The pilot release of eMarketplace, a new online procurement system for buying off-the-shelf commodity items, will occur on Monday, June 20. The pilot release will include members of Computing, TD and Finance. The second release, for the rest of the lab, will occur in late summer. Through the eMarketplace, users will be able to order items from suppliers such as Grainger, McMaster-Carr, Newark, Epic (for office supplies), and others. The eMarketplace will help users quickly and easily find products, enable price comparison between suppliers, leverage pre-negotiated supplier prices and provide reduced costs to the lab. Learn more on the eMarketplace website, http://emarketplace.fnal.gov.

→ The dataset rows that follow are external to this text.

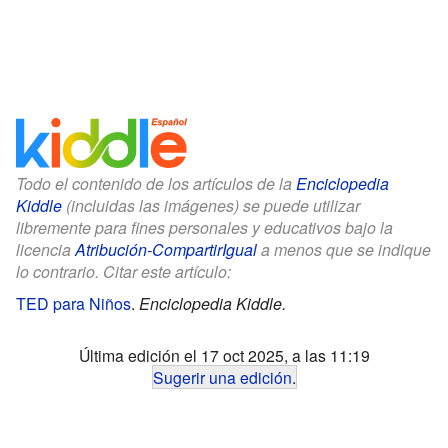
Todo el contenido de los artículos de la
Enciclopedia
Kiddle
(incluidas las imágenes) se puede utilizar
libremente para fines personales y educativos bajo la
licencia
Atribución-CompartirIgual
a menos que se indique
lo contrario. Citar este artículo:
TED para Niños
.
Enciclopedia Kiddle.
Última edición el 17 oct 2025, a las 11:19
Sugerir una edición
.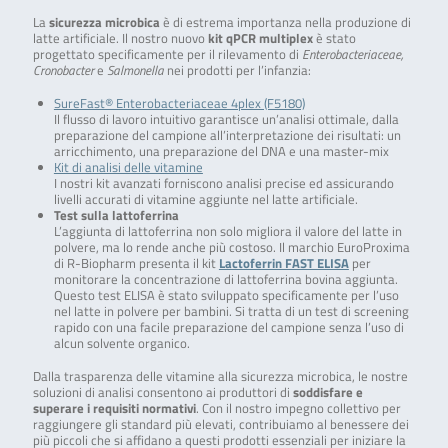
La
sicurezza microbica
è di estrema importanza nella produzione di
latte artificiale. Il nostro nuovo
kit qPCR multiplex
è stato
progettato specificamente per il rilevamento di
Enterobacteriaceae,
Cronobacter
e
Salmonella
nei prodotti per l’infanzia:
SureFast® Enterobacteriaceae 4plex (F5180)
Il flusso di lavoro intuitivo garantisce un’analisi ottimale, dalla
preparazione del campione all’interpretazione dei risultati: un
arricchimento, una preparazione del DNA e una master-mix
Kit di analisi delle vitamine
I nostri kit avanzati forniscono analisi precise ed assicurando
livelli accurati di vitamine aggiunte nel latte artificiale.
Test sulla lattoferrina
L’aggiunta di lattoferrina non solo migliora il valore del latte in
polvere, ma lo rende anche più costoso. Il marchio EuroProxima
di R-Biopharm presenta il kit
Lactoferrin FAST ELISA
per
monitorare la concentrazione di lattoferrina bovina aggiunta.
Questo test ELISA è stato sviluppato specificamente per l’uso
nel latte in polvere per bambini. Si tratta di un test di screening
rapido con una facile preparazione del campione senza l’uso di
alcun solvente organico.
Dalla trasparenza delle vitamine alla sicurezza microbica, le nostre
soluzioni di analisi consentono ai produttori di
soddisfare e
superare i requisiti normativi
. Con il nostro impegno collettivo per
raggiungere gli standard più elevati, contribuiamo al benessere dei
più piccoli che si affidano a questi prodotti essenziali per iniziare la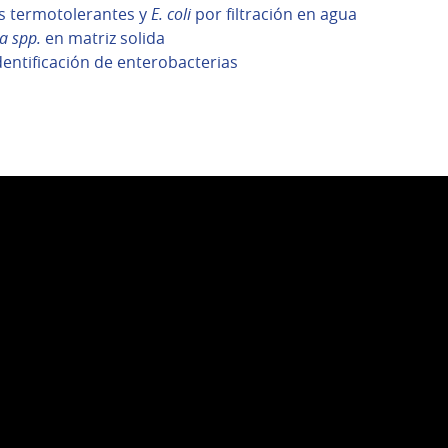
s termotolerantes y
E. coli
por filtración en agua
a spp.
en matriz solida
dentificación de enterobacterias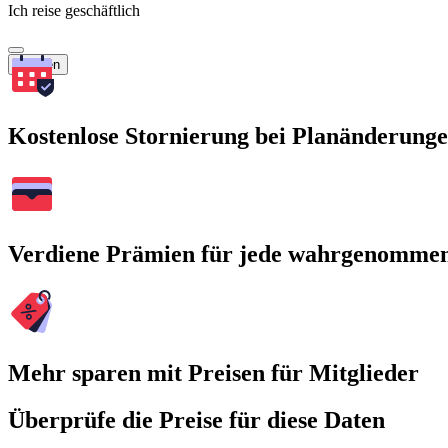
Ich reise geschäftlich
Suchen
Kostenlose Stornierung bei Planänderung
Verdiene Prämien für jede wahrgenomme
Mehr sparen mit Preisen für Mitglieder
Überprüfe die Preise für diese Daten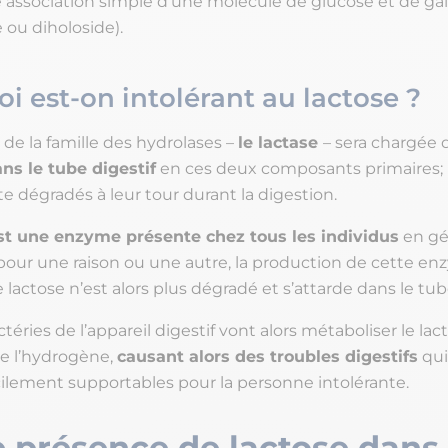
ne association simple d’une molécule de glucose et de ga
 ou diholoside).
i est-on intolérant au lactose ?
e la famille des hydrolases –
le lactase
– sera chargée
ans le tube digestif
en ces deux composants primaires; 
e dégradés à leur tour durant la digestion.
st une enzyme présente chez tous les individus
en gé
our une raison ou une autre, la production de cette enz
e lactose n’est alors plus dégradé et s’attarde dans le tube
téries de l’appareil digestif vont alors métaboliser le lac
e l’hydrogène,
causant alors des troubles digestifs
qui
icilement supportables pour la personne intolérante.
 présence de lactose dans 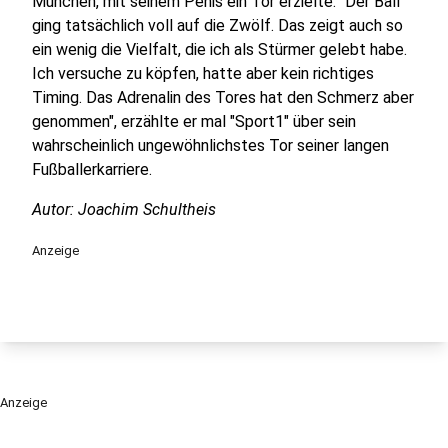
München, mit seinem Penis ein Tor erzielte. "Der Ball
ging tatsächlich voll auf die Zwölf. Das zeigt auch so
ein wenig die Vielfalt, die ich als Stürmer gelebt habe.
Ich versuche zu köpfen, hatte aber kein richtiges
Timing. Das Adrenalin des Tores hat den Schmerz aber
genommen", erzählte er mal "Sport1" über sein
wahrscheinlich ungewöhnlichstes Tor seiner langen
Fußballerkarriere.
Autor: Joachim Schultheis
Anzeige
Anzeige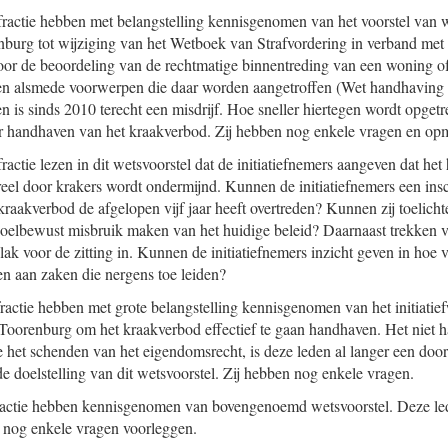
actie hebben met belangstelling kennisgenomen van het voorstel van 
urg tot wijziging van het Wetboek van Strafvordering in verband met 
voor de beoordeling van de rechtmatige binnentreding van een woning of 
en alsmede voorwerpen die daar worden aangetroffen (Wet handhaving 
n is sinds 2010 terecht een misdrijf. Hoe sneller hiertegen wordt opget
er handhaven van het kraakverbod. Zij hebben nog enkele vragen en op
ctie lezen in dit wetsvoorstel dat de initiatiefnemers aangeven dat het
reel door krakers wordt ondermijnd. Kunnen de initiatiefnemers een ins
 kraakverbod de afgelopen vijf jaar heeft overtreden? Kunnen zij toelich
doelbewust misbruik maken van het huidige beleid? Daarnaast trekken v
lak voor de zitting in. Kunnen de initiatiefnemers inzicht geven in hoe 
en aan zaken die nergens toe leiden?
ctie hebben met grote belangstelling kennisgenomen van het initiatief
Toorenburg om het kraakverbod effectief te gaan handhaven. Het niet 
het schenden van het eigendomsrecht, is deze leden al langer een doorn
e doelstelling van dit wetsvoorstel. Zij hebben nog enkele vragen.
actie hebben kennisgenomen van bovengenoemd wetsvoorstel. Deze le
er nog enkele vragen voorleggen.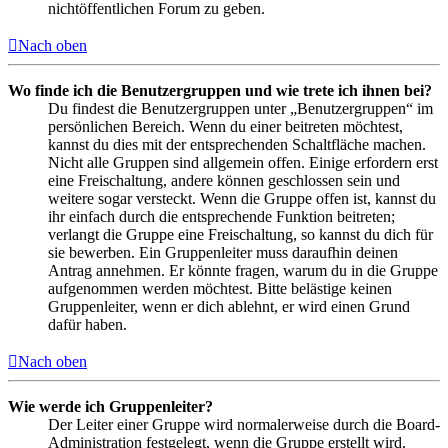
nichtöffentlichen Forum zu geben.
Nach oben
Wo finde ich die Benutzergruppen und wie trete ich ihnen bei?
Du findest die Benutzergruppen unter „Benutzergruppen“ im
persönlichen Bereich. Wenn du einer beitreten möchtest,
kannst du dies mit der entsprechenden Schaltfläche machen.
Nicht alle Gruppen sind allgemein offen. Einige erfordern erst
eine Freischaltung, andere können geschlossen sein und
weitere sogar versteckt. Wenn die Gruppe offen ist, kannst du
ihr einfach durch die entsprechende Funktion beitreten;
verlangt die Gruppe eine Freischaltung, so kannst du dich für
sie bewerben. Ein Gruppenleiter muss daraufhin deinen
Antrag annehmen. Er könnte fragen, warum du in die Gruppe
aufgenommen werden möchtest. Bitte belästige keinen
Gruppenleiter, wenn er dich ablehnt, er wird einen Grund
dafür haben.
Nach oben
Wie werde ich Gruppenleiter?
Der Leiter einer Gruppe wird normalerweise durch die Board-
Administration festgelegt, wenn die Gruppe erstellt wird.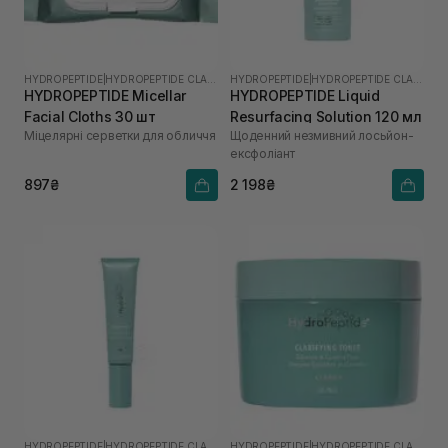
HYDROPEPTIDE
|
HYDROPEPTIDE CLARIFY
HYDROPEPTIDE
|
HYDROPEPTIDE CLARIFY
HYDROPEPTIDE Micellar
HYDROPEPTIDE Liquid
Facial Cloths 30 шт
Resurfacing Solution 120 мл
Міцелярні серветки для обличчя
Щоденний незмивний лосьйон-
ексфоліант
897₴
2 198₴
HYDROPEPTIDE
|
HYDROPEPTIDE CLARIFY
HYDROPEPTIDE
|
HYDROPEPTIDE CLARIFY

Individuals designated by senior management who will use the eMarketplace system directly have been contacted by email regarding upcoming required training sessions.
The Computing Strategic Plan is now posted in DocDB for all Computing employees to read through and reference.
As part of the ESH&Q reorganization, Amy Pavnica will have lab-wide responsibilities in addition to her role as the Computing ESH&Q division manager. For now, her office will still be located in FCC. As part of this change, there is no longer a general safety task budget. Safety equipment purchases will be made through the department budgets.
Come check out the digital sign in the FCC lobby area (on the lower right monitor). Do you have cool demos or graphs that you want to showcase on our digital sign or have suggestions for things you'd like to see? If so, please send them to Fang Wang at firstname.lastname@example.org.
Free posters of FCC, as pictured to the right, are available in FCC 1 West office 128. Stop by if you would like one!
Retired Fermilab historian and CCD employee Adrienne Kolb will be the colloquium speaker on Wednesday, June 1 at 4 p.m. in One West. Her presentation is titled "The Mysterious Death of the SSC: They All Did It." Read the abstract here.
(5, 10, 15 & 20+ years)
Adam Walters- 36 years
Jean Reising- 32 years
Marc Mengel- 25 years
Eric Neilsen Jr.- 25 years
Roger Slisz Jr.- 25 years
Matt Crawford- 24 years
Quinton Healy- 20 years
John Hendry- 15 years
Dave Dykstra- 10 years
Computing employees attended and presented at the National Laboratories Information Technology (NLIT) summit from May 1-4 in Albuquerque, New Mexico. Their presentations are posted under the NLIT 2016 event page on DocDB.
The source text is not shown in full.